Perintah 1: Salin ulang baris-baris catatan, mulai dari awal catatan sampai dengan baris yang memuat "Screen Size?". Jangan sertakan gambar dalam jawaban.
::: Teks untuk dianalisis :::
Lihat ke Halaman Asli

Guru Itu Bapakku

Diperbarui: 25 Juni 2015   23:13

Kompasiana adalah platform blog. Konten ini menjadi tanggung jawab bloger dan tidak mewakili pandangan redaksi Kompas.

Gadget. Sumber ilustrasi: PEXELS/ThisIsEngineering

Wajahnya sekarang sudah menua. Ada beberapa helai uban yang menyembul di balik rambutnya yang hitam. Di antara kecamata usang itu terlihat guratan keriput di garis mata dan kening. Kulitnya sedikit lebih hitam dari yang kutahu sebelumnya. Namun hanya satu yang tak pernah berubah darinya, tatapan mata. Iya, tatapan mata yang ku tahu dari dulu tetap sama. Tatapan yang memancarkan harapan. Tatapan yang sangat kurindukan saat pulang. Bapakku.

Biasanya ketika di rumah, aku, bapak, dan ibu selalu bercengkrama di beranda rumah yang sederhana. Beranda yang cukup untuk kami duduk bersila. Bapak dengan rokok Suryanya dan ibu yang masih setia dengan Sirihnya. Banyak hal yang kami bicarakan, tentang aku, masa lalu, dan harapan keduanya nanti.

Tradisi berkumpul ini sudah biasa kami lakukan sejak lama. Saat itu adik-adikku masih berkumpul bersama. Aku punya tiga adik, dua laki-laki dan satu perempuan. Dua adikku laki-laki, seorang sedang kuliah di Filipina dan seorang lagi di Malang. Sedangkan yang perempuan ini masih kelas tiga SMA. Tradisi yang selalu kami rindukan.

Di antara bayaknya cerita dan kenangan, satu hal yang selalu aku ingat dan selalu ingin aku ceritakan tentang Bapakku. Dia adalah orang yang sangat sederhana, jujur, dan adil. Terutama kepada kami anak-anaknya.

Bapak selalu bercerita tentang pahit manis hidupnya di kampung dan di perantauan. Tentang cita-citanya ingin menjadi pendidik (guru). Cerita yang sangat memotivasi kami sebagai anak-anaknya.
::: Cuplikan data :::
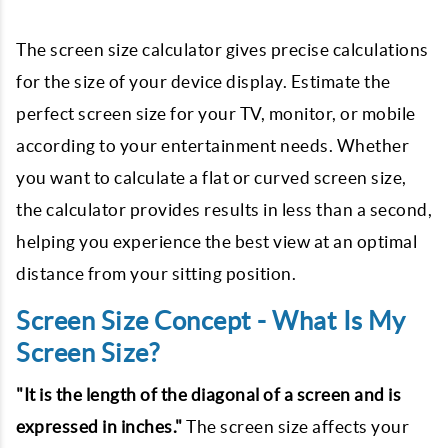
The screen size calculator gives precise calculations
for the size of your device display. Estimate the
perfect screen size for your TV, monitor, or mobile
according to your entertainment needs. Whether
you want to calculate a flat or curved screen size,
the calculator provides results in less than a second,
helping you experience the best view at an optimal
distance from your sitting position.
Screen Size Concept - What Is My
Screen Size?
"It is the length of the diagonal of a screen and is
expressed in inches."
The screen size affects your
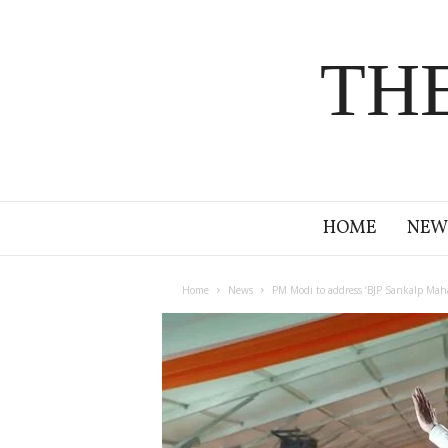
TH
HOME
NEW
Home
News
PM Modi to address ‘BJP Sankalp Maha 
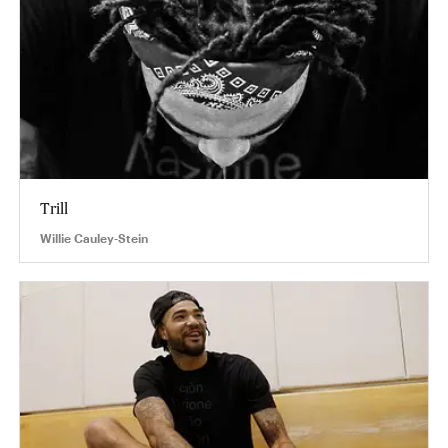
Trill
Willie Cauley-Stein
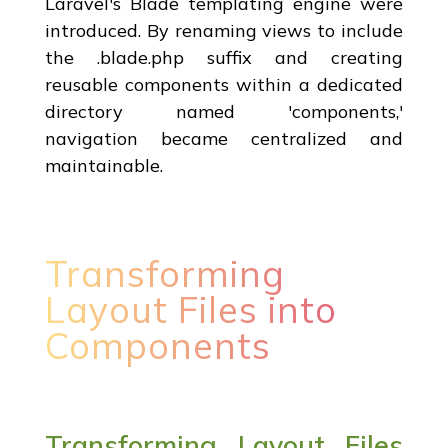
Laravel's Blade templating engine were
introduced. By renaming views to include
the .blade.php suffix and creating
reusable components within a dedicated
directory named 'components,'
navigation became centralized and
maintainable.
Transforming
Layout Files into
Components
Transforming Layout Files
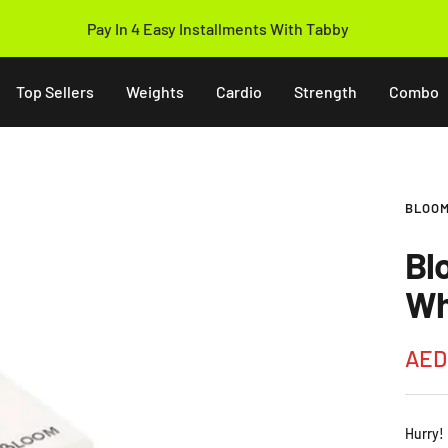
14 Days Easy Return Policy
Top Sellers
Weights
Cardio
Strength
Combo
BLOOM
Bl
Wh
Sale
AED
pric
Hurry!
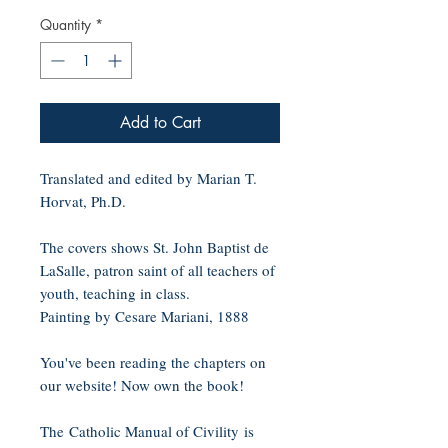
Quantity
*
Add to Cart
Translated and edited by Marian T.
Horvat, Ph.D.
The covers shows St. John Baptist de
LaSalle, patron saint of all teachers of
youth, teaching in class.
Painting by Cesare Mariani, 1888
You've been reading the chapters on
our website! Now own the book!
The Catholic Manual of Civility is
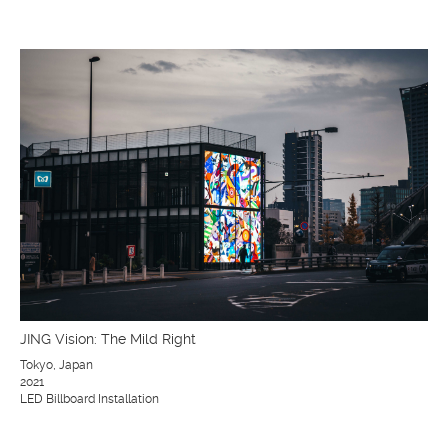
JING Vision: The Mild Right
Tokyo, Japan
2021
LED Billboard Installation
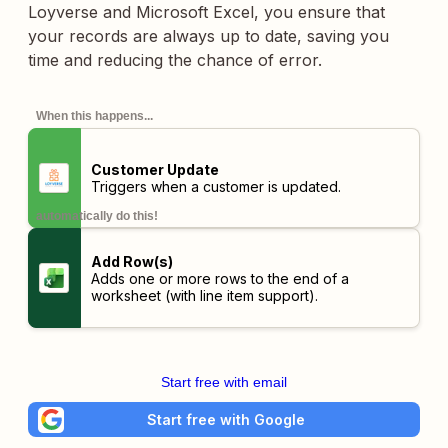
Loyverse and Microsoft Excel, you ensure that
your records are always up to date, saving you
time and reducing the chance of error.
When this happens...
Customer Update
Triggers when a customer is updated.
automatically do this!
Add Row(s)
Adds one or more rows to the end of a
worksheet (with line item support).
Start free with email
Start free with Google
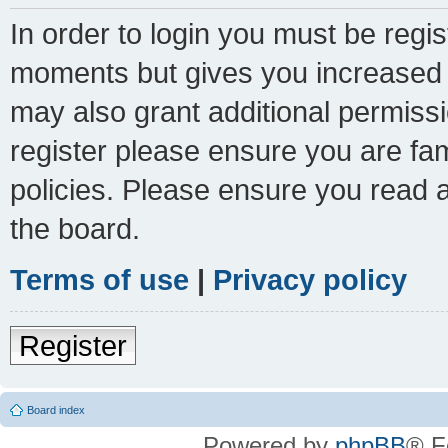
In order to login you must be regi
moments but gives you increased c
may also grant additional permissi
register please ensure you are fam
policies. Please ensure you read 
the board.
Terms of use
|
Privacy policy
Register
Board index
Powered by
phpBB
® F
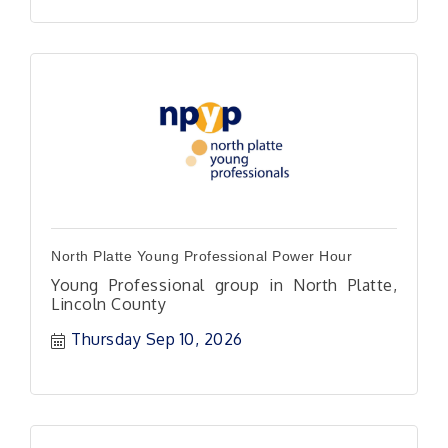
North Platte Young Professional Power Hour
Young Professional group in North Platte,
Lincoln County
Thursday Sep 10, 2026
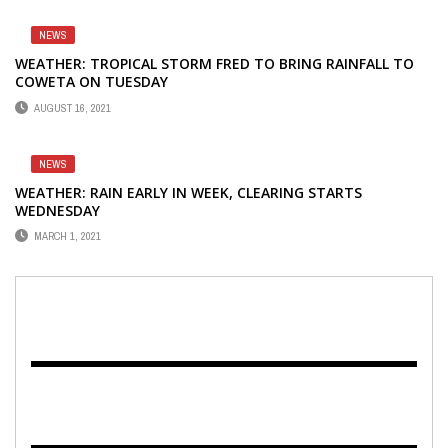
NEWS
WEATHER: TROPICAL STORM FRED TO BRING RAINFALL TO
COWETA ON TUESDAY
AUGUST 16, 2021
NEWS
WEATHER: RAIN EARLY IN WEEK, CLEARING STARTS
WEDNESDAY
MARCH 1, 2021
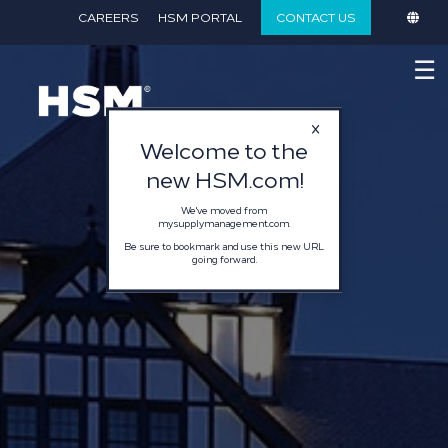
}
CAREERS
HSM PORTAL
CONTACT US
☰
Welcome to the
new HSM.com!
We've moved from
mysupplymanagement.com.
Be sure to bookmark and use this new URL
going forward.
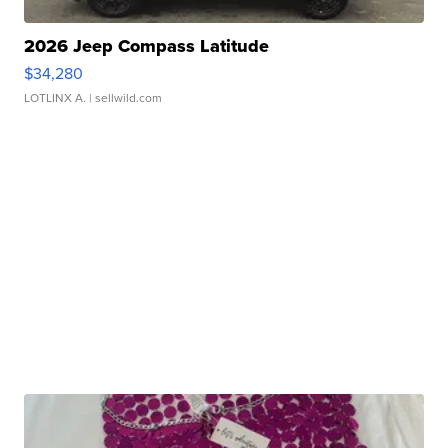
2026 Jeep Compass Latitude
$34,280
LOTLINX A.
| sellwild.com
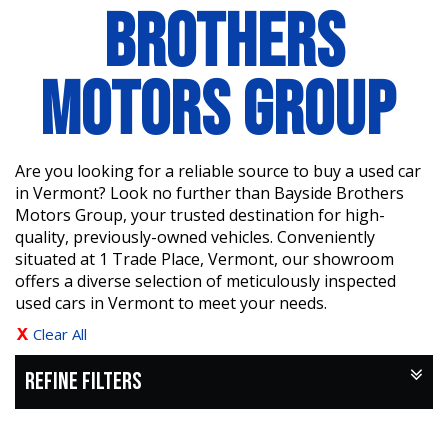
BROTHERS
MOTORS GROUP
Are you looking for a reliable source to buy a used car
in Vermont? Look no further than Bayside Brothers
Motors Group, your trusted destination for high-
quality, previously-owned vehicles. Conveniently
situated at 1 Trade Place, Vermont, our showroom
offers a diverse selection of meticulously inspected
used cars in Vermont to meet your needs.
Clear All
REFINE FILTERS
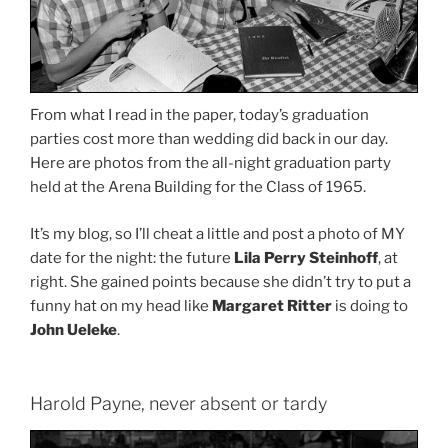
From what I read in the paper, today’s graduation
parties cost more than wedding did back in our day.
Here are photos from the all-night graduation party
held at the Arena Building for the Class of 1965.
It’s my blog, so I’ll cheat a little and post a photo of MY
date for the night: the future
Lila Perry Steinhoff
, at
right. She gained points because she didn’t try to put a
funny hat on my head like
Margaret Ritter
is doing to
John Ueleke
.
Harold Payne, never absent or tardy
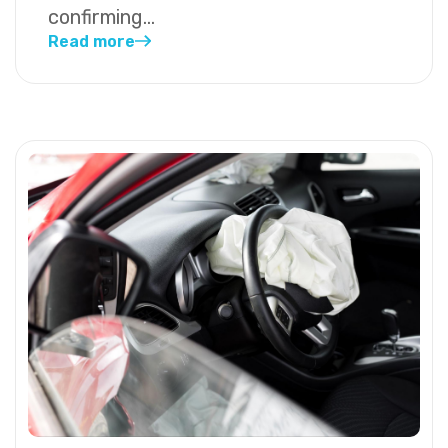
confirming...
Read more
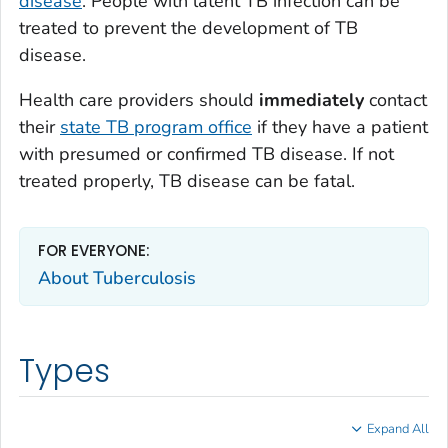
disease
. People with latent TB infection can be
treated to prevent the development of TB
disease.
Health care providers should
immediately
contact
their
state TB program office
if they have a patient
with presumed or confirmed TB disease. If not
treated properly, TB disease can be fatal.
FOR EVERYONE:
About Tuberculosis
Types
Expand All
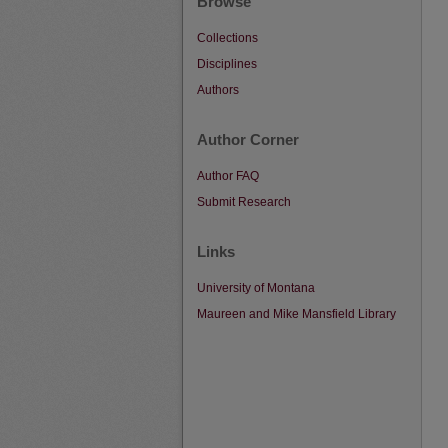
Browse
Collections
Disciplines
Authors
Author Corner
Author FAQ
Submit Research
Links
University of Montana
Maureen and Mike Mansfield Library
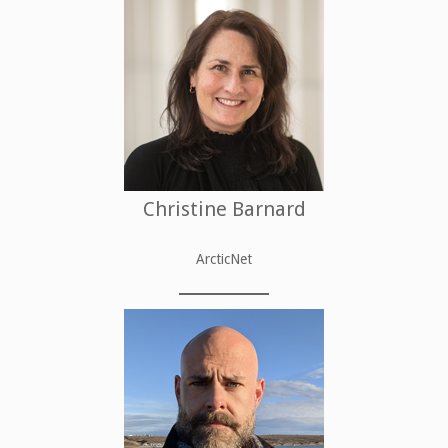
Christine Barnard
ArcticNet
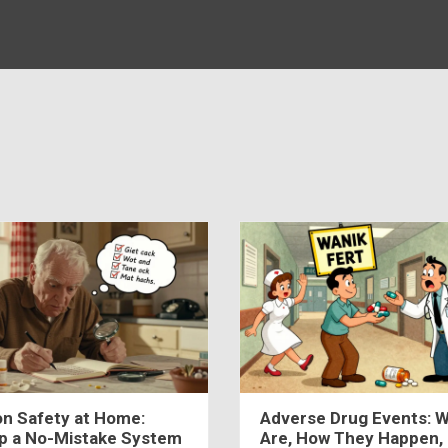
on Safety at Home:
Adverse Drug Events: 
Up a No-Mistake System
Are, How They Happen,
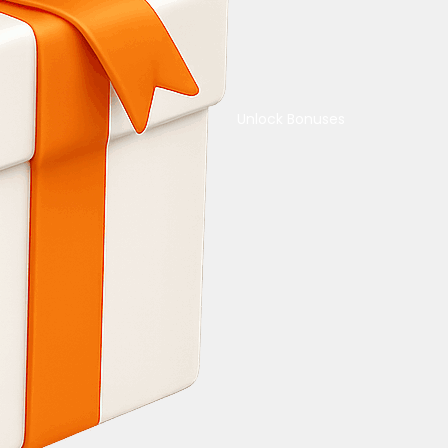
Unlock Bonuses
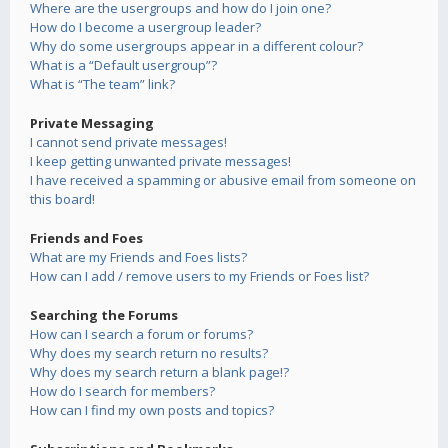
Where are the usergroups and how do I join one?
How do I become a usergroup leader?
Why do some usergroups appear in a different colour?
What is a “Default usergroup”?
What is “The team” link?
Private Messaging
I cannot send private messages!
I keep getting unwanted private messages!
I have received a spamming or abusive email from someone on
this board!
Friends and Foes
What are my Friends and Foes lists?
How can I add / remove users to my Friends or Foes list?
Searching the Forums
How can I search a forum or forums?
Why does my search return no results?
Why does my search return a blank page!?
How do I search for members?
How can I find my own posts and topics?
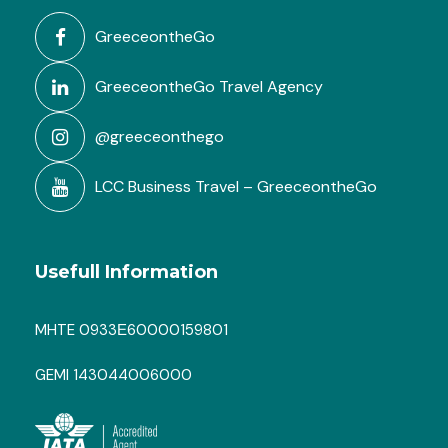
GreeceontheGo
GreeceontheGo Travel Agency
@greeceonthego
LCC Business Travel – GreeceontheGo
Usefull Information
MHTE 0933Ε60000159801
GEMI 143044006000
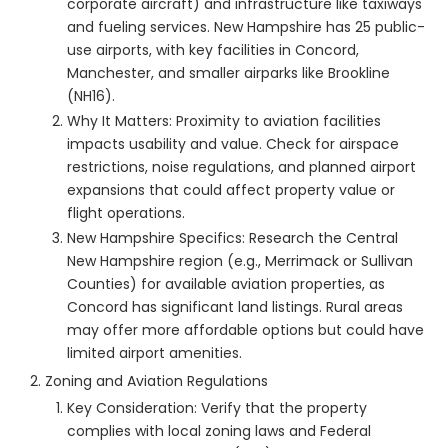
corporate aircraft) and infrastructure like taxiways
and fueling services. New Hampshire has 25 public-
use airports, with key facilities in Concord,
Manchester, and smaller airparks like Brookline
(NH16).
Why It Matters: Proximity to aviation facilities
impacts usability and value. Check for airspace
restrictions, noise regulations, and planned airport
expansions that could affect property value or
flight operations.
New Hampshire Specifics: Research the Central
New Hampshire region (e.g., Merrimack or Sullivan
Counties) for available aviation properties, as
Concord has significant land listings. Rural areas
may offer more affordable options but could have
limited airport amenities.
Zoning and Aviation Regulations
Key Consideration: Verify that the property
complies with local zoning laws and Federal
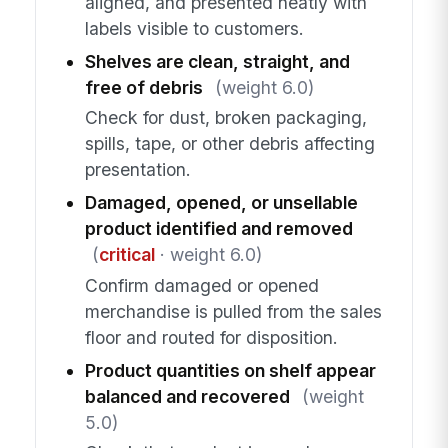
aligned, and presented neatly with
labels visible to customers.
Shelves are clean, straight, and
free of debris
(weight 6.0)
Check for dust, broken packaging,
spills, tape, or other debris affecting
presentation.
Damaged, opened, or unsellable
product identified and removed
(
critical
· weight 6.0)
Confirm damaged or opened
merchandise is pulled from the sales
floor and routed for disposition.
Product quantities on shelf appear
balanced and recovered
(weight
5.0)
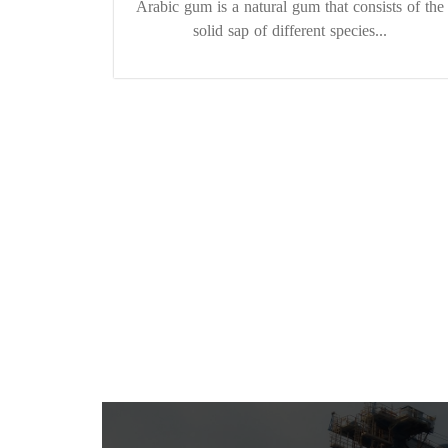
Arabic gum is a natural gum that consists of the
solid sap of different species...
:::
Perintah 2: Menurut teks tentang sosok bapak, di negara mana salah seorang adik laki-laki sedang kuliah?

Jawaban 1:
The screen size calculator gives precise calculations
for the size of your device display. Estimate the
perfect screen size for your TV, monitor, or mobile
according to your entertainment needs. Whether
you want to calculate a flat or curved screen size,
the calculator provides results in less than a second,
helping you experience the best view at an optimal
distance from your sitting position.
Screen Size Concept - What Is My
Screen Size?

Jawaban 2: Salah seorang adik laki-laki sedang kuliah di Filipina.